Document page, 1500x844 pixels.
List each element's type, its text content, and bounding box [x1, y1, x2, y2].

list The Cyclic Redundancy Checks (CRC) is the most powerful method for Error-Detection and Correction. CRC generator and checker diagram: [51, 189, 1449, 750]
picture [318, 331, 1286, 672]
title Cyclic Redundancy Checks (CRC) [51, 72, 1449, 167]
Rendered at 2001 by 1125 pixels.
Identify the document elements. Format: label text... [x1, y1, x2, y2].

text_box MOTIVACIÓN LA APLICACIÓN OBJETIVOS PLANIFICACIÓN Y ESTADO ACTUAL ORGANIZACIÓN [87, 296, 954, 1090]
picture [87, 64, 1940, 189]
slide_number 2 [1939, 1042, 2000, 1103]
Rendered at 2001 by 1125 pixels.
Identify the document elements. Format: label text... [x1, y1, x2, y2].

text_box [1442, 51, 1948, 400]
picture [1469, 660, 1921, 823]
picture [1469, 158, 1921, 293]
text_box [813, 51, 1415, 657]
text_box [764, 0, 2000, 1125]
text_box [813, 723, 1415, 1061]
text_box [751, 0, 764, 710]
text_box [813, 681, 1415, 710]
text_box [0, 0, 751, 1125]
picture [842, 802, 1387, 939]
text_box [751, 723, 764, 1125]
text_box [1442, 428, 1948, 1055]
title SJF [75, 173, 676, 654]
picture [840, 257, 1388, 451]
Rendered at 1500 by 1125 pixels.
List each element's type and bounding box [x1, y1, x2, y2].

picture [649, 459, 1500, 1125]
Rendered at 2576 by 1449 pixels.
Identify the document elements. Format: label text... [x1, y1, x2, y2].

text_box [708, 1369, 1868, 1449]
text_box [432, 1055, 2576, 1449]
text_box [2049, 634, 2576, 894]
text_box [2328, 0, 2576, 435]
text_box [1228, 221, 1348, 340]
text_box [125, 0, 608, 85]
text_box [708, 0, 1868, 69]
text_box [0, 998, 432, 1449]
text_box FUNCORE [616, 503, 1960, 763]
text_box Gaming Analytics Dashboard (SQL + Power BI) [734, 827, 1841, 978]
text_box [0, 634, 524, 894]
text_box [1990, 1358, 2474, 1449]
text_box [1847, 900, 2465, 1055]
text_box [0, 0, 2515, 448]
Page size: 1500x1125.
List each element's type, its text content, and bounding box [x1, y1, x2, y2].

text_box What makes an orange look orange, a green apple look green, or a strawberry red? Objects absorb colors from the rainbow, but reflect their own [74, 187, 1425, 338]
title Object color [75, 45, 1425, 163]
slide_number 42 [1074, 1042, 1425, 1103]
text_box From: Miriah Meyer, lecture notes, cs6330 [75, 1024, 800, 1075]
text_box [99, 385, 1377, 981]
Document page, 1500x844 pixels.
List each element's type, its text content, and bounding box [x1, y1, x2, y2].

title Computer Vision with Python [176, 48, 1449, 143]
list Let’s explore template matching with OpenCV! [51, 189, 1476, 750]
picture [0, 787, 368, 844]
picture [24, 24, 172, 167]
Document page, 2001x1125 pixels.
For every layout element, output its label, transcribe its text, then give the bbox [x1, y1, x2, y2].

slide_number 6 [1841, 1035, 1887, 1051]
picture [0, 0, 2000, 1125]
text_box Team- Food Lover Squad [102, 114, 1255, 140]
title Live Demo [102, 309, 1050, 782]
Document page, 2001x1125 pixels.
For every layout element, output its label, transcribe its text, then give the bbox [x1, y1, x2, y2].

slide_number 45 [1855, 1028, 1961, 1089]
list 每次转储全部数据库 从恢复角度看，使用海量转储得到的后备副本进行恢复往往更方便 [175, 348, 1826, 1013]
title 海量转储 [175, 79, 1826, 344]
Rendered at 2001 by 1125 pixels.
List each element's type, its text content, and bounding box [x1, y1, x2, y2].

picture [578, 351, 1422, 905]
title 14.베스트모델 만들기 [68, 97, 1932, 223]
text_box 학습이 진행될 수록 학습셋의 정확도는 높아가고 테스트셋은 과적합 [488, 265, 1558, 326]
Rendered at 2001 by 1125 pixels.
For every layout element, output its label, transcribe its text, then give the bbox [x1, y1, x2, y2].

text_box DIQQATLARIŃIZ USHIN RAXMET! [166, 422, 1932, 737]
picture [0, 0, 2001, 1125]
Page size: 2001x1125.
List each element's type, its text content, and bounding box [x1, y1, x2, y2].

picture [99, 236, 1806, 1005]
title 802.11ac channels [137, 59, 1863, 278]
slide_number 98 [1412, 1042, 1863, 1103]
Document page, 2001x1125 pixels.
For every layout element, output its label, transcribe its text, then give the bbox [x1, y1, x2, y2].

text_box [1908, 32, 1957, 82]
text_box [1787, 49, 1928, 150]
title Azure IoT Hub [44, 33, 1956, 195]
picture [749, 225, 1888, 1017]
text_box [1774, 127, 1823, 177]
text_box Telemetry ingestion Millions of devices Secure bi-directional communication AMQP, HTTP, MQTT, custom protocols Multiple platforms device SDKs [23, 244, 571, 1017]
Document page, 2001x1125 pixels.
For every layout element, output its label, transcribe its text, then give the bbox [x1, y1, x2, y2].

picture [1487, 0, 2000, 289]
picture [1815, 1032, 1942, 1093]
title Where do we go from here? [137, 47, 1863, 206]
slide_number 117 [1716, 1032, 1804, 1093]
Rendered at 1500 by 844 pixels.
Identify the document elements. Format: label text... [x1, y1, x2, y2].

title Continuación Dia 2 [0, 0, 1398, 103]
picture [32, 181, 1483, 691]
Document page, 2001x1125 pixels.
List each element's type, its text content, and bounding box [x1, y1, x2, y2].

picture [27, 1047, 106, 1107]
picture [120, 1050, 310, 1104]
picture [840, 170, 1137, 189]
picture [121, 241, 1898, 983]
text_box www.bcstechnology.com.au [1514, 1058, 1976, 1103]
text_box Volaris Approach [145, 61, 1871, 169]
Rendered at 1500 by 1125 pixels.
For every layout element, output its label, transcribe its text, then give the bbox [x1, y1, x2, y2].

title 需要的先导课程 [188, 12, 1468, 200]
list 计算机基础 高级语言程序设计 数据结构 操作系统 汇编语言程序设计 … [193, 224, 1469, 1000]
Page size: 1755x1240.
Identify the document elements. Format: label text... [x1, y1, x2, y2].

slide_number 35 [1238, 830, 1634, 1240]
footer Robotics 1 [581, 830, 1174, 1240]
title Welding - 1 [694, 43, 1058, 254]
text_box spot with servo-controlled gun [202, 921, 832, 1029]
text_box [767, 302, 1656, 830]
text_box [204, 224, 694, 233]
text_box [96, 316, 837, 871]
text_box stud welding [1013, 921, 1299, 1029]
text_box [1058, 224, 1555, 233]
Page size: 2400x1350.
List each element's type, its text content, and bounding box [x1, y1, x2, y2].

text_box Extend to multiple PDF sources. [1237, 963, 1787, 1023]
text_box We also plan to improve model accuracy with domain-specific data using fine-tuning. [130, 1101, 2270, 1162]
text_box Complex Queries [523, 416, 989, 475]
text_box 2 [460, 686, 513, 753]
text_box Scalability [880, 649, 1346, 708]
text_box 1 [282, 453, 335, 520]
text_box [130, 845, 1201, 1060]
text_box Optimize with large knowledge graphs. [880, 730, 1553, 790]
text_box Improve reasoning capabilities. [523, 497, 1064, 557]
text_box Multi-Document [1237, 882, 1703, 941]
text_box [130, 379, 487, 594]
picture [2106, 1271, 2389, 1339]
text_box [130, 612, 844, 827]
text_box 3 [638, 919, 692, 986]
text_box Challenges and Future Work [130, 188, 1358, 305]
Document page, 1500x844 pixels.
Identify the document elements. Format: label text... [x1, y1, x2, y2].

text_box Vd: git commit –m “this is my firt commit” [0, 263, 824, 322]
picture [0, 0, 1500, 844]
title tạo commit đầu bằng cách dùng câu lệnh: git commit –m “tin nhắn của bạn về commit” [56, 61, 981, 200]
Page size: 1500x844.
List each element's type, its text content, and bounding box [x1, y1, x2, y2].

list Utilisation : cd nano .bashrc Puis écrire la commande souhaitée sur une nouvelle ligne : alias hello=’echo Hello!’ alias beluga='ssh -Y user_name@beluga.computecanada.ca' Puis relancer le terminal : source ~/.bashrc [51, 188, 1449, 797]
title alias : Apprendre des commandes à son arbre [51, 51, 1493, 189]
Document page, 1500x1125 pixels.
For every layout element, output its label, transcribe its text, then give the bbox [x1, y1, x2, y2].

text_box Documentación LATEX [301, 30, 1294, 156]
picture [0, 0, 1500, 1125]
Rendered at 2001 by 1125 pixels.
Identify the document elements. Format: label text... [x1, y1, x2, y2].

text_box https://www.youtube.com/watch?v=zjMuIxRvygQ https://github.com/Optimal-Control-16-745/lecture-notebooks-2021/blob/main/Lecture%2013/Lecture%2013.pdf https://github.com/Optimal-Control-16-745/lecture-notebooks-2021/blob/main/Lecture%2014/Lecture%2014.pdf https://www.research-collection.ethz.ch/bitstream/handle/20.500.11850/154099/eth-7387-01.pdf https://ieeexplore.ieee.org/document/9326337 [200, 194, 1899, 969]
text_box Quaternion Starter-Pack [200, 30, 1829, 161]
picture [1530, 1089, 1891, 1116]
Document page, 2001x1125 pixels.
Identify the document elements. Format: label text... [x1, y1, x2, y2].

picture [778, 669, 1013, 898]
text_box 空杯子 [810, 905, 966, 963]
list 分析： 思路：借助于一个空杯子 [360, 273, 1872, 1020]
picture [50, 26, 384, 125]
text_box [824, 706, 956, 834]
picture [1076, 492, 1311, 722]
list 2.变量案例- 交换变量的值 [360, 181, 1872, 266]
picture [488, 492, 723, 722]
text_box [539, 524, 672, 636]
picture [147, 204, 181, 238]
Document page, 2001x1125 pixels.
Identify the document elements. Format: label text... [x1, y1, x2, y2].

◆ **Required work**: Wherever the word "size" turns up in the records above, copy the line that holds it.

◆ **Task result**:
Page size: 1500x1125.
Page size: 2001x1125.
Page size: 1755x1240.
Page size: 2400x1350.
Page size: 1500x844.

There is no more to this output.